### Task description
The entries are to be reproduced verbatim, and their pictures left out.
*** Begin section ***
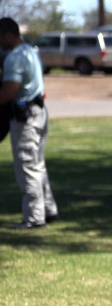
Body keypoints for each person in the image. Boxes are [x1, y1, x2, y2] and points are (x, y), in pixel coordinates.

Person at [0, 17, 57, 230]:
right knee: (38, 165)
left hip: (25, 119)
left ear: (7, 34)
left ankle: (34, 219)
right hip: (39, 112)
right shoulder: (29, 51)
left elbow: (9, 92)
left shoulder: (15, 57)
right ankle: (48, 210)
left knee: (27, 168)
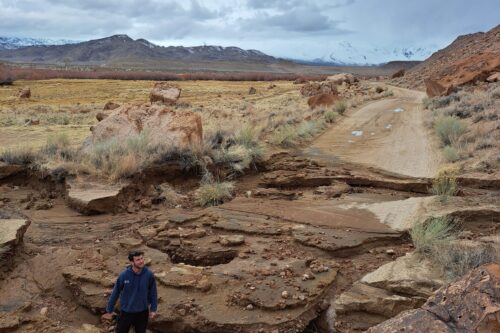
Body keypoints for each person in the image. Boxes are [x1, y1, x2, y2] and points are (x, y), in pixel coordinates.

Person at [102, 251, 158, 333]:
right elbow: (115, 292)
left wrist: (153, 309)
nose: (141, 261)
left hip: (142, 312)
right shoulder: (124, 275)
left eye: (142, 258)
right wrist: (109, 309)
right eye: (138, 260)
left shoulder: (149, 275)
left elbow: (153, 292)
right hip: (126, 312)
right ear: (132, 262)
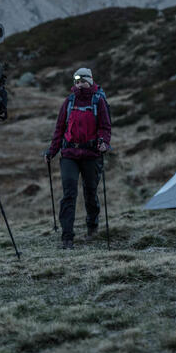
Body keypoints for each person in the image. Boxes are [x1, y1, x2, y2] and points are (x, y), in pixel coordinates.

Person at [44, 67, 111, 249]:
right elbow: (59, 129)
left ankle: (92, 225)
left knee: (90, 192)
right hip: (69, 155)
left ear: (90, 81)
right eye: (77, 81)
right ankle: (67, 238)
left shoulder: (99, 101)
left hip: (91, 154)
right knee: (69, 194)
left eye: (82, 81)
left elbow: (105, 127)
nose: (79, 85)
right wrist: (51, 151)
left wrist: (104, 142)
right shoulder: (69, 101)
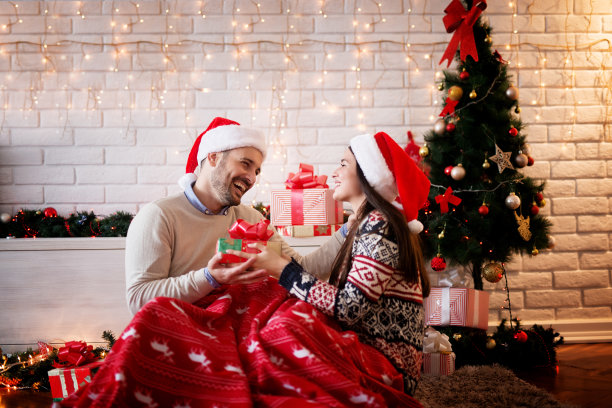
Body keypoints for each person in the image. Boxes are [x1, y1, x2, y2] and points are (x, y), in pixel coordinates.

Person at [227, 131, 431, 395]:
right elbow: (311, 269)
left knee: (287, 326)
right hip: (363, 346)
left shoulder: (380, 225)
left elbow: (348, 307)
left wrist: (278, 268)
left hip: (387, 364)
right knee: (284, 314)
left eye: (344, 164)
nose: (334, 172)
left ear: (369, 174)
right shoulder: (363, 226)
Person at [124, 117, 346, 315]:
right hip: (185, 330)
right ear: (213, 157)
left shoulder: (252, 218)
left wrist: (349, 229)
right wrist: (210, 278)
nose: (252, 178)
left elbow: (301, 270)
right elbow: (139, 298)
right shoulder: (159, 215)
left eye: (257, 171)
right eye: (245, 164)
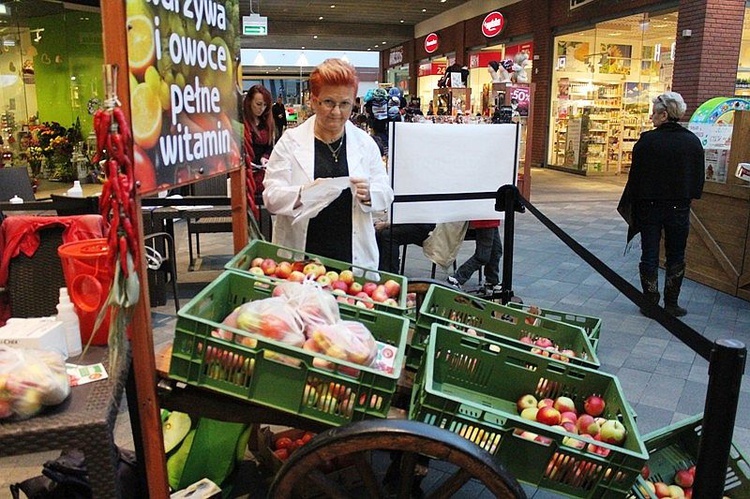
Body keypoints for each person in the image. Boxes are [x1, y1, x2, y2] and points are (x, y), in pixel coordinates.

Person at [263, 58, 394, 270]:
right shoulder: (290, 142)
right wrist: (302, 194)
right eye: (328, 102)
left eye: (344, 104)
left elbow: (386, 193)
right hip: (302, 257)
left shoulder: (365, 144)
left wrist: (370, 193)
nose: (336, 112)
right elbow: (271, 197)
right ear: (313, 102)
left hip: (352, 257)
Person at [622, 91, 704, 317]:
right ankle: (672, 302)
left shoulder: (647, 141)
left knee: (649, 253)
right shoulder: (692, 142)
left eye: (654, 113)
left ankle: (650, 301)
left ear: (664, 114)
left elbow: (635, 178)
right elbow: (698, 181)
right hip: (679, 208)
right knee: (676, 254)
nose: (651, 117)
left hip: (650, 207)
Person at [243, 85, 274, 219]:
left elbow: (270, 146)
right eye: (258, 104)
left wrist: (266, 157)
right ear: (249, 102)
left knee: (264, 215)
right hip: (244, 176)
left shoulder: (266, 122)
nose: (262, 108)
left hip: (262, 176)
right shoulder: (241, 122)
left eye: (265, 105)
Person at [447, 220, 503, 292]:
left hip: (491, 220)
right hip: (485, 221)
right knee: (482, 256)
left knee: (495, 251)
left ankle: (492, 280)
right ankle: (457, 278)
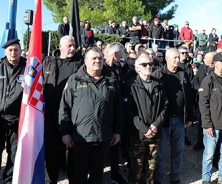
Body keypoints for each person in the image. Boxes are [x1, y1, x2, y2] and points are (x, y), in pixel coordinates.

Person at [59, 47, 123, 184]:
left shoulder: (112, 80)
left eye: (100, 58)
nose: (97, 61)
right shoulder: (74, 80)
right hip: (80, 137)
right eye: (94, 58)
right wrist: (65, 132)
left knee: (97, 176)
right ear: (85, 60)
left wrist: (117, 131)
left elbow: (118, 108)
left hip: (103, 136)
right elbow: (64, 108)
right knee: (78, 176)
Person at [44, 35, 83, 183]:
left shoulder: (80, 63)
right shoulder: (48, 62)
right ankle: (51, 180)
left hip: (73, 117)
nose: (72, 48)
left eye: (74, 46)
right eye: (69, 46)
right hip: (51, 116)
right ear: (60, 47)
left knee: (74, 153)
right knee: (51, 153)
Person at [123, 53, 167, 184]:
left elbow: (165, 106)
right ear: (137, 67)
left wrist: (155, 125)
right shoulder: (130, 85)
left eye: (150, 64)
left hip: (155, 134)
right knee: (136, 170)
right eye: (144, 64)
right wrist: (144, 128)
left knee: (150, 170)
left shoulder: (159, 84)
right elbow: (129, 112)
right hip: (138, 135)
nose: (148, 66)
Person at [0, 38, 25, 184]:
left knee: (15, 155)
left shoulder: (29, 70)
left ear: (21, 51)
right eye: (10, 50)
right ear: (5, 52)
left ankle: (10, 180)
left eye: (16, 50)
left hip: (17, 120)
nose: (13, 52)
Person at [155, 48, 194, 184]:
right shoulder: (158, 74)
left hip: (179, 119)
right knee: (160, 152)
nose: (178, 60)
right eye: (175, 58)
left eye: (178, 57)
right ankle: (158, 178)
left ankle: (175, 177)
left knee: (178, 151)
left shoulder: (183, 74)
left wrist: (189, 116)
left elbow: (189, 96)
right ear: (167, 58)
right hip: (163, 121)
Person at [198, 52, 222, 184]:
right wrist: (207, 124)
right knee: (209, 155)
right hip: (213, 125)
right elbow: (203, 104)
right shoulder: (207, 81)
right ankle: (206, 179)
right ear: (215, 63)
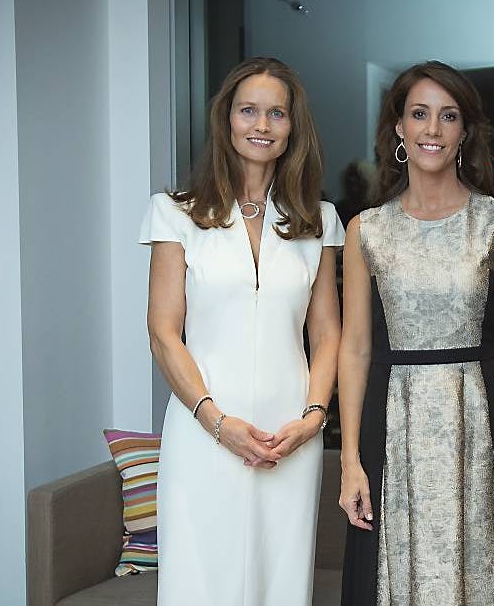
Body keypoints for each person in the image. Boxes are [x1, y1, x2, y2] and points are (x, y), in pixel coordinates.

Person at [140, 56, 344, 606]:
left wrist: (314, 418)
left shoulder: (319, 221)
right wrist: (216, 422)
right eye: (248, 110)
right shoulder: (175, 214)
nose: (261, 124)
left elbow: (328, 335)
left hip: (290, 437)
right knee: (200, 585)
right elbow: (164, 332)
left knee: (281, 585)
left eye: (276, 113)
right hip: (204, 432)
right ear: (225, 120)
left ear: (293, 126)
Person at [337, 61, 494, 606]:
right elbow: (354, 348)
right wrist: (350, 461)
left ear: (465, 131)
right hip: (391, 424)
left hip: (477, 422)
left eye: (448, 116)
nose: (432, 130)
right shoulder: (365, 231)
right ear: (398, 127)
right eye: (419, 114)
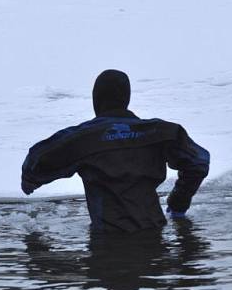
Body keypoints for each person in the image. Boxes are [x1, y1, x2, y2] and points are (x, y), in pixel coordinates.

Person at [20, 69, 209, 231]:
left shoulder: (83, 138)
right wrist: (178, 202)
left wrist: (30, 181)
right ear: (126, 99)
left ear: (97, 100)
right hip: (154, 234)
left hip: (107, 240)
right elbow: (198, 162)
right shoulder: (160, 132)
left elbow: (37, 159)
*** End section ***
### Your response
Body keypoints for each person in the image. Boxes are [x1, y1, x2, y2] and points are (x, y), in pixel coordinates.

Person at [0, 17, 57, 230]:
right knee: (38, 165)
left hip: (25, 119)
left ear: (7, 34)
left ankle: (34, 219)
right hip: (39, 112)
right shoulder: (29, 51)
left elbow: (9, 92)
left shoulder: (15, 57)
right ankle: (48, 210)
left knee: (27, 168)
Body keypoints for each person in the image. Boxes are [x1, y1, x2, y2] and points are (x, y), in pixel coordinates.

Person at [102, 251, 158, 333]:
right elbow: (115, 292)
left wrist: (153, 309)
nose: (141, 261)
left hip: (142, 312)
right shoulder: (124, 275)
left eye: (142, 258)
right wrist: (109, 309)
right eye: (138, 260)
left shoulder: (149, 275)
left elbow: (153, 292)
right hip: (126, 312)
right ear: (132, 262)
Body keypoints for each person in the image. Boxes are [x1, y1, x2, y2] and points are (x, y), in pixel coordinates.

Person at [44, 67, 111, 249]:
right elbow: (59, 129)
left ankle: (92, 225)
left knee: (90, 192)
right hip: (69, 155)
left ear: (90, 81)
right eye: (77, 81)
right ankle: (67, 238)
left shoulder: (99, 101)
left hip: (91, 154)
right knee: (69, 194)
left eye: (82, 81)
left elbow: (105, 127)
nose: (79, 85)
right wrist: (51, 151)
left wrist: (104, 142)
right shoulder: (69, 101)
Body keypoints for each person in the image. Boxes are [x1, y1, x2, y2] and points are (x, y), in pixel coordinates.

Person at [227, 131, 431, 395]:
right elbow: (311, 269)
left knee: (287, 326)
right hip: (363, 346)
left shoulder: (380, 225)
left elbow: (348, 307)
left wrist: (278, 268)
left hip: (387, 364)
right knee: (284, 314)
left eye: (344, 164)
nose: (334, 172)
left ear: (369, 174)
right shoulder: (363, 226)
Person at [124, 117, 346, 315]:
right hip: (185, 330)
right ear: (213, 157)
left shoulder: (252, 218)
left wrist: (349, 229)
right wrist: (210, 278)
nose: (252, 178)
left elbow: (301, 270)
right elbow: (139, 298)
right shoulder: (159, 215)
left eye: (257, 171)
right eye: (245, 164)
Body keypoints for each person in the image. Boxes are [x1, y1, x2, y2] and points are (x, y), in pixel coordinates.

Person at [263, 58, 394, 270]:
right shoulder: (290, 142)
right wrist: (302, 194)
right eye: (328, 102)
left eye: (344, 104)
left elbow: (386, 193)
right hip: (302, 257)
left shoulder: (365, 144)
left wrist: (370, 193)
nose: (336, 112)
right elbow: (271, 197)
right ear: (313, 102)
left hip: (352, 257)
Person at [622, 91, 704, 317]:
right ankle: (672, 302)
left shoulder: (647, 141)
left knee: (649, 253)
right shoulder: (692, 142)
left eye: (654, 113)
left ankle: (650, 301)
left ear: (664, 114)
left elbow: (635, 178)
right elbow: (698, 181)
right hip: (679, 208)
right knee: (676, 254)
nose: (651, 117)
left hip: (650, 207)
Person at [243, 85, 274, 219]:
left elbow: (270, 146)
right eye: (258, 104)
left wrist: (266, 157)
right ear: (249, 102)
left knee: (264, 215)
right hip: (244, 176)
left shoulder: (266, 122)
nose: (262, 108)
left hip: (262, 176)
right shoulder: (241, 122)
left eye: (265, 105)
Person at [447, 220, 503, 292]:
left hip: (491, 220)
right hip: (485, 221)
right knee: (482, 256)
left knee: (495, 251)
left ankle: (492, 280)
right ankle: (457, 278)
Body keypoints for each person in the image. Boxes are [x1, y1, x2, y2] and points are (x, y), in pixel coordinates.

Person at [59, 47, 123, 184]:
left shoulder: (112, 80)
left eye: (100, 58)
nose: (97, 61)
right shoulder: (74, 80)
right hip: (80, 137)
right eye: (94, 58)
right wrist: (65, 132)
left knee: (97, 176)
right ear: (85, 60)
left wrist: (117, 131)
left elbow: (118, 108)
left hip: (103, 136)
right elbow: (64, 108)
right knee: (78, 176)
Person at [44, 35, 83, 183]:
left shoulder: (80, 63)
right shoulder: (48, 62)
right ankle: (51, 180)
left hip: (73, 117)
nose: (72, 48)
left eye: (74, 46)
right eye: (69, 46)
right hip: (51, 116)
right ear: (60, 47)
left knee: (74, 153)
right knee: (51, 153)
Person at [123, 53, 167, 184]:
left elbow: (165, 106)
right ear: (137, 67)
left wrist: (155, 125)
right shoulder: (130, 85)
left eye: (150, 64)
left hip: (155, 134)
right knee: (136, 170)
right eye: (144, 64)
right wrist: (144, 128)
left knee: (150, 170)
left shoulder: (159, 84)
right elbow: (129, 112)
right hip: (138, 135)
nose: (148, 66)
Person at [0, 38, 25, 184]:
left knee: (15, 155)
left shoulder: (29, 70)
left ear: (21, 51)
right eye: (10, 50)
right ear: (5, 52)
left ankle: (10, 180)
left eye: (16, 50)
left hip: (17, 120)
nose: (13, 52)
Person at [155, 48, 194, 184]:
right shoulder: (158, 74)
left hip: (179, 119)
right knee: (160, 152)
nose: (178, 60)
right eye: (175, 58)
left eye: (178, 57)
right ankle: (158, 178)
left ankle: (175, 177)
left knee: (178, 151)
left shoulder: (183, 74)
left wrist: (189, 116)
left elbow: (189, 96)
right ear: (167, 58)
right hip: (163, 121)
Person at [198, 52, 222, 184]:
right wrist: (207, 124)
right knee: (209, 155)
right hip: (213, 125)
right elbow: (203, 104)
right shoulder: (207, 81)
right ankle: (206, 179)
right ear: (215, 63)
Body keypoints for each person in the image. Boxes are [x1, y1, x2, y2] and points are (x, y), in pixel coordinates.

Person at [140, 56, 344, 606]:
left wrist: (314, 418)
left shoulder: (319, 221)
right wrist: (216, 422)
right eye: (248, 110)
right shoulder: (175, 214)
nose: (261, 124)
left elbow: (328, 335)
left hip: (290, 437)
right knee: (200, 585)
right elbow: (164, 332)
left knee: (281, 585)
left eye: (276, 113)
right hip: (204, 432)
right ear: (225, 120)
left ear: (293, 126)
Person at [337, 61, 494, 606]:
right elbow: (354, 348)
right wrist: (350, 461)
left ear: (465, 131)
right hip: (391, 424)
left hip: (477, 422)
left eye: (448, 116)
nose: (432, 130)
right shoulder: (365, 231)
right ear: (398, 127)
right eye: (419, 114)
Body keypoints for each person in the image. Boxes are [x1, y1, x2, y2] and points are (x, y), in pixel coordinates.

Person at [20, 69, 209, 231]:
left shoulder: (83, 138)
right wrist: (178, 202)
left wrist: (30, 181)
right ear: (126, 99)
left ear: (97, 100)
right hip: (154, 234)
left hip: (107, 240)
right elbow: (198, 162)
right shoulder: (160, 132)
left elbow: (37, 159)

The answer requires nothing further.